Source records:

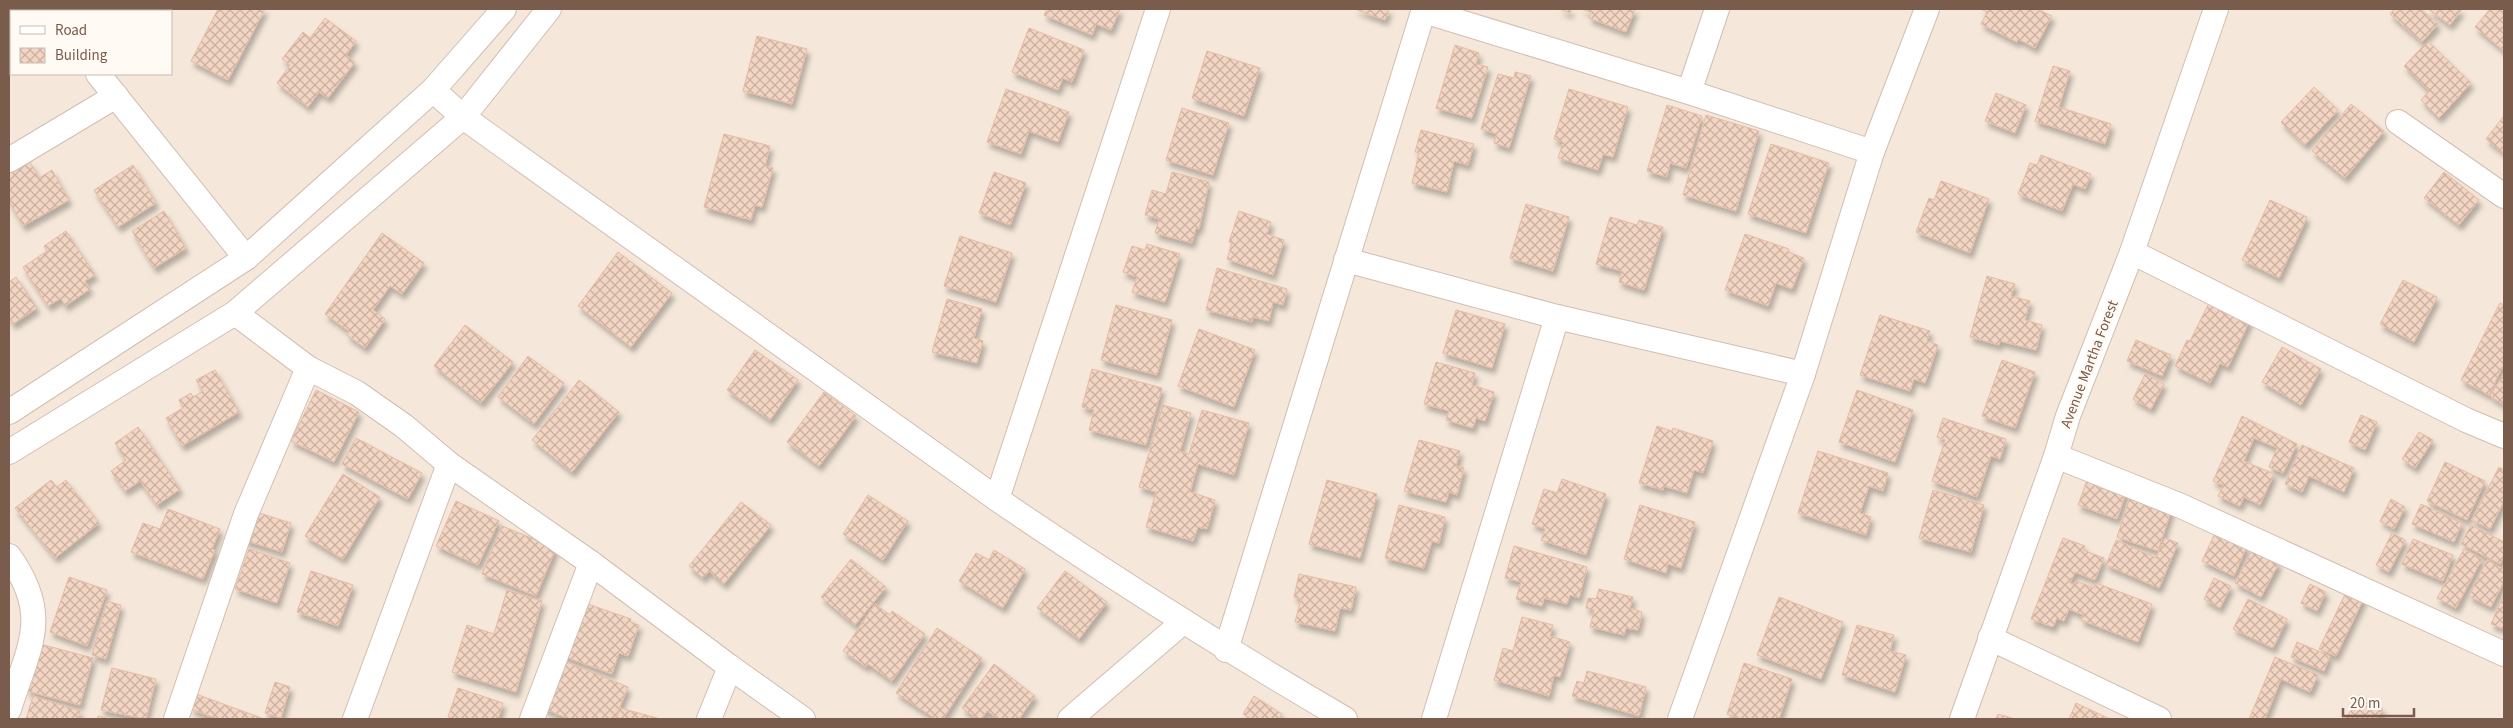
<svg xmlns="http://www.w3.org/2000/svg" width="2513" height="728" font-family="'Source Sans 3',sans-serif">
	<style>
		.residential { fill: #f5e8da; fill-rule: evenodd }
		.building { fill: url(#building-cross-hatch); stroke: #e6bba3; filter: url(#shadow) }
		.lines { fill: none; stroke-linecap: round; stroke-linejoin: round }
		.minor-casing { stroke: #d1beb0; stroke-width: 26 }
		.minor { stroke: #fff; stroke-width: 24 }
		.labels { text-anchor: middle; stroke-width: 5; stroke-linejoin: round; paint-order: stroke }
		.street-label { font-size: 15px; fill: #7a5c4d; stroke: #fffaf3 }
	</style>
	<defs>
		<pattern id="building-cross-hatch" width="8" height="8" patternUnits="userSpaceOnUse" patternTransform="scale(1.25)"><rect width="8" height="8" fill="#f3d5c3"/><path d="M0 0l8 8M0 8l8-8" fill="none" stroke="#cab0a1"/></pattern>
		<filter id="shadow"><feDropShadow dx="3" dy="5.5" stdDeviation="2.5" flood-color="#0004"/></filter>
	</defs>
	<rect width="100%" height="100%" fill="#fdf6ec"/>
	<!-- residential -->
	<path class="residential" d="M9 9H2504V719H9ZM11 11H171V74H11Z"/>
	<!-- building -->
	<g class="building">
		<polygon points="136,9 161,9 160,11 135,11"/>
		<polygon points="218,9 265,9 228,80 191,61"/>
		<polygon points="1047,9 1120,9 1111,30 1096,24 1092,35 1044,15"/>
		<polygon points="1355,9 1389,9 1385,20"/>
		<polygon points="1559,9 1571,9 1570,13"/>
		<polygon points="1581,9 1635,9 1626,32 1589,18 1591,12"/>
		<polygon points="1981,9 2037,9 2052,16 2035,48 2018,39 2017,42 1981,24 1987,12"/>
		<polygon points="2394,9 2421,9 2438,24 2422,42 2390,14"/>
		<polygon points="2428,9 2462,9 2450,25"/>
		<polygon points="2490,9 2504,9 2504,51 2475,27"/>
		<polygon points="9,17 11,21 11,57 9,58"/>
		<polygon points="325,18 356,41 346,55 355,62 328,98 319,92 308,107 277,83 290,65 282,59 303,32 310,38"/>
		<polygon points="1029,28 1084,50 1072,82 1063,78 1058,90 1012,72"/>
		<polygon points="757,36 807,49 792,104 743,91"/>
		<polygon points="2428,41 2471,83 2439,118 2421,100 2429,91 2404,66"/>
		<polygon points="1455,45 1479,53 1476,64 1488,67 1472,118 1436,108"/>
		<polygon points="1207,51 1260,68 1244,116 1192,98"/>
		<polygon points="2053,66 2070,71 2059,107 2111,124 2105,144 2035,121"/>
		<polygon points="1515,72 1531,76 1509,148 1494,143 1497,134 1481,129 1498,74 1514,78"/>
		<polygon points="2314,87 2338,110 2305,145 2281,122"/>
		<polygon points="1006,89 1069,112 1058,142 1029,131 1021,154 987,142"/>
		<polygon points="1569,89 1628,107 1613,157 1603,154 1598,170 1558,158 1563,142 1554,139"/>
		<polygon points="1996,93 2026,105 2015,133 1985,121"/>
		<polygon points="2351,104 2384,131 2345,178 2312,151"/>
		<polygon points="1667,105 1702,116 1686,168 1670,163 1667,177 1647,171"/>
		<polygon points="1182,108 1229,123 1213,175 1166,160"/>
		<polygon points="1706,115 1759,131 1736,211 1683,195"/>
		<polygon points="2503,117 2504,118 2504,153 2486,139"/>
		<polygon points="1421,130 1474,144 1468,165 1454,161 1447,192 1412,183 1419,153 1415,152"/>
		<polygon points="724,134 770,146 765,166 773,168 762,207 755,205 751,220 704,207"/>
		<polygon points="1771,144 1829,163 1806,233 1748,214"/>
		<polygon points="2041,155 2091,174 2085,189 2073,184 2062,211 2018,194 2030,163 2037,165"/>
		<polygon points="30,162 39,178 52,170 69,200 23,226 9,201 9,173"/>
		<polygon points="133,165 156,203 118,227 94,190"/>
		<polygon points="994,172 1026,183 1010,225 979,213"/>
		<polygon points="1172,172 1209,182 1199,229 1196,228 1192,243 1155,233 1159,219 1145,215 1152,190 1166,194"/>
		<polygon points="2444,172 2479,200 2459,225 2424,198"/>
		<polygon points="1941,181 1989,199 1970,253 1916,232 1929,198 1934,200"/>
		<polygon points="2270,200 2307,217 2279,278 2242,260"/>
		<polygon points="1526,204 1569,217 1553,271 1510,258"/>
		<polygon points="164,211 186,248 154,268 132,231"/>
		<polygon points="1239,211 1271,222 1267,234 1284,240 1273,275 1227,259 1232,243 1229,242"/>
		<polygon points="1610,217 1637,225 1639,220 1663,227 1644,290 1619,282 1622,271 1596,264"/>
		<polygon points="66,231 95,275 85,281 90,289 65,306 61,298 48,306 23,267 47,251 44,246"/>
		<polygon points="382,233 424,263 402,294 390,286 373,310 385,319 365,348 347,335 349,331 325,314"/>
		<polygon points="1745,234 1789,249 1788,252 1804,258 1792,289 1776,283 1768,306 1725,290"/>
		<polygon points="960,236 1012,253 996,302 944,286"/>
		<polygon points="1147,244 1180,254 1165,302 1132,292 1137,277 1123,272 1132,246 1145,250"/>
		<polygon points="618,252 672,293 631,347 578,306"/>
		<polygon points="1217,268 1287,289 1283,305 1273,302 1269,321 1253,317 1252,322 1206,310"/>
		<polygon points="1987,276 2015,284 2011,296 2030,301 2025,320 2042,325 2036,350 2000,341 1999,345 1970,337"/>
		<polygon points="16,277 37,308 13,324 9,318 9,282"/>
		<polygon points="2403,280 2437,297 2414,342 2380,324"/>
		<polygon points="947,299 982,309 974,338 983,341 977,363 932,352"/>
		<polygon points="2210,301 2250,320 2228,367 2220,363 2210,383 2175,366 2187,340 2190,341"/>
		<polygon points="2500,303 2504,305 2504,364 2489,395 2461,380"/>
		<polygon points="1116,305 1172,320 1157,375 1101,360"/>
		<polygon points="1456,310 1505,324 1492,368 1443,353"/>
		<polygon points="1880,315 1930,331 1927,341 1938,345 1925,383 1914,379 1910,391 1860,375"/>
		<polygon points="465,325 513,362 481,403 434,366"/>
		<polygon points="1199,329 1255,350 1234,407 1178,386"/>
		<polygon points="2136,340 2171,355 2162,376 2127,361"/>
		<polygon points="2282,347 2321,369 2301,405 2262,382"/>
		<polygon points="755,350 798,380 770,420 727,390"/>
		<polygon points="528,356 564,383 534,424 498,397"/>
		<polygon points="2002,360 2035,372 2015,428 1982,416"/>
		<polygon points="1436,362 1475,373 1472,385 1494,392 1485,421 1476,418 1473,428 1446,420 1449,411 1424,404"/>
		<polygon points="1092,369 1162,388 1146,445 1089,430 1094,410 1082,407"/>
		<polygon points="215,370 239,412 182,446 166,418 183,408 179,400 191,393 193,397 203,391 196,380"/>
		<polygon points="2504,373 2504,405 2490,396"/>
		<polygon points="2145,374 2164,384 2151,409 2133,399"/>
		<polygon points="579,380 619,412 572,472 532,440"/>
		<polygon points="316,390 359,412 334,462 291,441"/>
		<polygon points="1857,390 1913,410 1895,462 1839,442"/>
		<polygon points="824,392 856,416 819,466 787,442"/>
		<polygon points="1163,405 1191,413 1180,451 1189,454 1202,410 1249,423 1234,475 1198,464 1190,492 1215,500 1207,529 1198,527 1193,541 1146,527 1156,492 1139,487"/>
		<polygon points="2361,415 2377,422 2365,450 2349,442"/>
		<polygon points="2242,416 2297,444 2283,473 2269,467 2277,448 2254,438 2244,461 2274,474 2260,505 2244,497 2240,506 2218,496 2223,485 2213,481"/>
		<polygon points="1943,418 2006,439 2000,459 1991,456 1977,497 1932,481 1945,440 1937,437"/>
		<polygon points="1657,426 1672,431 1673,428 1713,441 1703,473 1694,470 1687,493 1664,486 1663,490 1639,483"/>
		<polygon points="138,427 180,489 157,505 140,481 125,491 111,471 126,460 115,443"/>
		<polygon points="2419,432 2433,440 2415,468 2402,459"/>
		<polygon points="356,438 422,473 408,499 342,464"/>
		<polygon points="1419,440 1460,451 1456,466 1464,468 1457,495 1449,492 1446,502 1404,491"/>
		<polygon points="2302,445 2354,468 2344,492 2309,476 2302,492 2285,484"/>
		<polygon points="1818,451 1888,473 1883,491 1869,486 1860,513 1871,517 1866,535 1798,513"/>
		<polygon points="2445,462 2485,481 2467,520 2427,501"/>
		<polygon points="2499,467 2504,470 2504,501 2490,529 2472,520"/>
		<polygon points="2090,472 2128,487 2117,519 2078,505"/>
		<polygon points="343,474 380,497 343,559 305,536"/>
		<polygon points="1562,479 1606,494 1586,555 1541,540 1545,529 1532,524 1544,489 1557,493"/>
		<polygon points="51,480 57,487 66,480 99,523 55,558 15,508"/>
		<polygon points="1327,480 1377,494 1360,558 1309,544"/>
		<polygon points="1933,490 1984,505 1971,552 1919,538"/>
		<polygon points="2131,494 2172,508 2158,551 2117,537"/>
		<polygon points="868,495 908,521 883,560 843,534"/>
		<polygon points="2391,499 2405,507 2394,529 2380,521"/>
		<polygon points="456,501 499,521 478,565 436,546"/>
		<polygon points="741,502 771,525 724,584 709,571 703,578 689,566"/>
		<polygon points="2421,504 2462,523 2454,542 2412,524"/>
		<polygon points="1399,505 1445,517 1439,543 1432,541 1424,568 1385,558"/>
		<polygon points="1640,505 1695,522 1681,568 1668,564 1666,573 1624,559"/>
		<polygon points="168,509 220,529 212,549 215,550 203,579 131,552 143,523 160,529"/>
		<polygon points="253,511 291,523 282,552 244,540"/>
		<polygon points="2471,525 2504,542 2504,555 2500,564 2461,544"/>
		<polygon points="502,526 556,548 536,596 482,574"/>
		<polygon points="2216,531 2247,546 2234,576 2202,561"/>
		<polygon points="2392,533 2405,540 2389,572 2376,565"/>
		<polygon points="2063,538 2085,546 2083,550 2104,558 2095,580 2075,572 2070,583 2074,585 2076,581 2094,588 2096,583 2152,604 2138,642 2081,620 2083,615 2069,609 2064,621 2057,618 2053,627 2031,619"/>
		<polygon points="2165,538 2178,543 2159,588 2106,565 2116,540 2156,558"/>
		<polygon points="2413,539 2453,555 2443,581 2402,564"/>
		<polygon points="1514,546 1587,567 1579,598 1570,595 1567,604 1544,598 1542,606 1516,599 1521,582 1505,578"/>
		<polygon points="249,549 290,563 277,603 235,589"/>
		<polygon points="2253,549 2279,563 2261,597 2235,583"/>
		<polygon points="2464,549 2482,559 2456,608 2437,598"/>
		<polygon points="994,550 1025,569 1003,608 959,581 976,553 989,560"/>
		<polygon points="851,559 886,587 855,625 821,597"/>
		<polygon points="2487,560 2504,569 2504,581 2491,607 2469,596"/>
		<polygon points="311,571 353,585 338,626 297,612"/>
		<polygon points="1065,571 1107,602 1079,639 1037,608"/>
		<polygon points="1299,574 1356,587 1351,610 1340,608 1335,631 1295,622 1301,599 1294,597"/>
		<polygon points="69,577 107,590 87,646 50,632"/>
		<polygon points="2214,578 2231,586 2220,608 2204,599"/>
		<polygon points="2310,584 2326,592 2317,611 2301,603"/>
		<polygon points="1599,589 1633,597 1630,608 1642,612 1638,630 1626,628 1624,635 1590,627 1594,610 1586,608 1588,598 1596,599"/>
		<polygon points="507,590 542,601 516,692 452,672 467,625 494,634"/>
		<polygon points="2347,590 2364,598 2336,656 2319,649"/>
		<polygon points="2504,594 2504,629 2491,624"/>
		<polygon points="1779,597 1843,622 1821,679 1757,655"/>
		<polygon points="2248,599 2287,619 2273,648 2233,629"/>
		<polygon points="107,601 121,605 106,659 92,655"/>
		<polygon points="579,601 631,619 630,622 639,625 628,656 619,653 612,674 560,655"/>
		<polygon points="875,604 890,615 892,611 925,634 892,681 868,664 866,667 843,651"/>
		<polygon points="1522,617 1553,625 1550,636 1570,642 1560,677 1554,675 1549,696 1494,680 1503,648 1513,651"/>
		<polygon points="1857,625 1894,635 1890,651 1906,655 1895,692 1842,675"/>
		<polygon points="937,628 982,658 943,719 936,719 896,693"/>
		<polygon points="2297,642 2330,656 2324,671 2291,657"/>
		<polygon points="40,644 93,658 80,705 27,691"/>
		<polygon points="2275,657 2318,675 2310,692 2281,679 2265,719 2249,719"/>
		<polygon points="562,660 628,687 615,719 569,719 543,708"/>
		<polygon points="1744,663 1792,679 1779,719 1742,719 1727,714"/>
		<polygon points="994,664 1035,696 1019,719 999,719 987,711 981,719 978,719 962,708"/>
		<polygon points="112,668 156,679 146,719 101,710"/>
		<polygon points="1587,671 1646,687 1639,716 1572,696 1577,681 1584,683"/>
		<polygon points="275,682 290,687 281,718 265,713"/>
		<polygon points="458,688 503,703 498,719 455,719 448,717"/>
		<polygon points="196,694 264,719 218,719 196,711 191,709"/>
		<polygon points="2359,695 2383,709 2377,719 2346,719"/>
		<polygon points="33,696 80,711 78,719 26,719"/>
		<polygon points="1254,696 1282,714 1279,719 1252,719 1243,714"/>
		<polygon points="2076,703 2110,719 2069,719"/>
		<polygon points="620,708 657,718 656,719 616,719"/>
		<polygon points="1998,714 2015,719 1996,719"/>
		<polygon points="98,716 111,719 97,719"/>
	</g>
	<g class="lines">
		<defs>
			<g id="minor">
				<polyline points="44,9 46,11"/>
				<polyline points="1424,11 1689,92 1872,152"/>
				<polyline points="98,74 246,258"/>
				<path d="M433 90 463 117 997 499C1111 577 1227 650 1345 719"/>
				<polyline points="1689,92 1717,9"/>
				<polyline points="2398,122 2504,196"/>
				<polyline points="9,160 116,96"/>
				<polyline points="2132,252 2466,420 2504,436"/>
				<polyline points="1346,260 1557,317 1803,374"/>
				<polyline points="235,313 308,368 357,393 404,426 449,464 591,563 730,667 803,719"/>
				<polyline points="9,412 246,258 433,90 504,9"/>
				<polyline points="9,452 235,313 463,117 549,9"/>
				<polyline points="2056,456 2181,506 2504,654"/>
				<polyline points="997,499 1158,9"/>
				<path d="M9 556C52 616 29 646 9 709"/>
				<polyline points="1990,638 2159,719"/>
				<polyline points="1226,650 1424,9"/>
				<polyline points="176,719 246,514 308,368"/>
				<polyline points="355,719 449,464"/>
				<polyline points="532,719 591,563"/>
				<polyline points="709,719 730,667"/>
				<polyline points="1070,719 1183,622"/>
				<polyline points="1434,719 1557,317"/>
				<polyline points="1680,719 1803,374 1872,152 1927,9"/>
				<polyline points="1962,719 2056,456 2068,416 2132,252 2216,9"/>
			</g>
		</defs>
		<!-- minor casing -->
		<use href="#minor" class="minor-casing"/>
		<!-- minor -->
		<use href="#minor" class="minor"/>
	</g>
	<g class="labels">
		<!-- street labels -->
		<g class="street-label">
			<text transform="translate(2089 364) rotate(-69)" y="5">Avenue Martha Forest</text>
		</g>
	</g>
	<!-- border -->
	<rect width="2513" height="728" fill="none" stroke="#7a5c4d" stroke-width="20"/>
	<!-- legend -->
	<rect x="10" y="10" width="162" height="65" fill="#fffaf3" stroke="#cabbb1"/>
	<rect x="20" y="26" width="25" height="8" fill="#ffffff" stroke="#cabbb1"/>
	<text x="55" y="35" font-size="15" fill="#7a5c4d">Road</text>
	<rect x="20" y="48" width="25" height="15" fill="url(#building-cross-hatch)" stroke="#cabbb1"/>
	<text x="55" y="60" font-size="15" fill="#7a5c4d">Building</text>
	<!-- scale -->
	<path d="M2343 708v8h71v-8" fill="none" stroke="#7a5c4d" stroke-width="2.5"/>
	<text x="2350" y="708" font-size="15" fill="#7a5c4d" stroke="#fffaf3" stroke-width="4" paint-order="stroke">20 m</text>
</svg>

→ TASK TO COMPLETE:
Every line from the data above that contains "lines" must appear in the answer.

→ TASK SOLUTION:
		.lines { fill: none; stroke-linecap: round; stroke-linejoin: round }
	<g class="lines">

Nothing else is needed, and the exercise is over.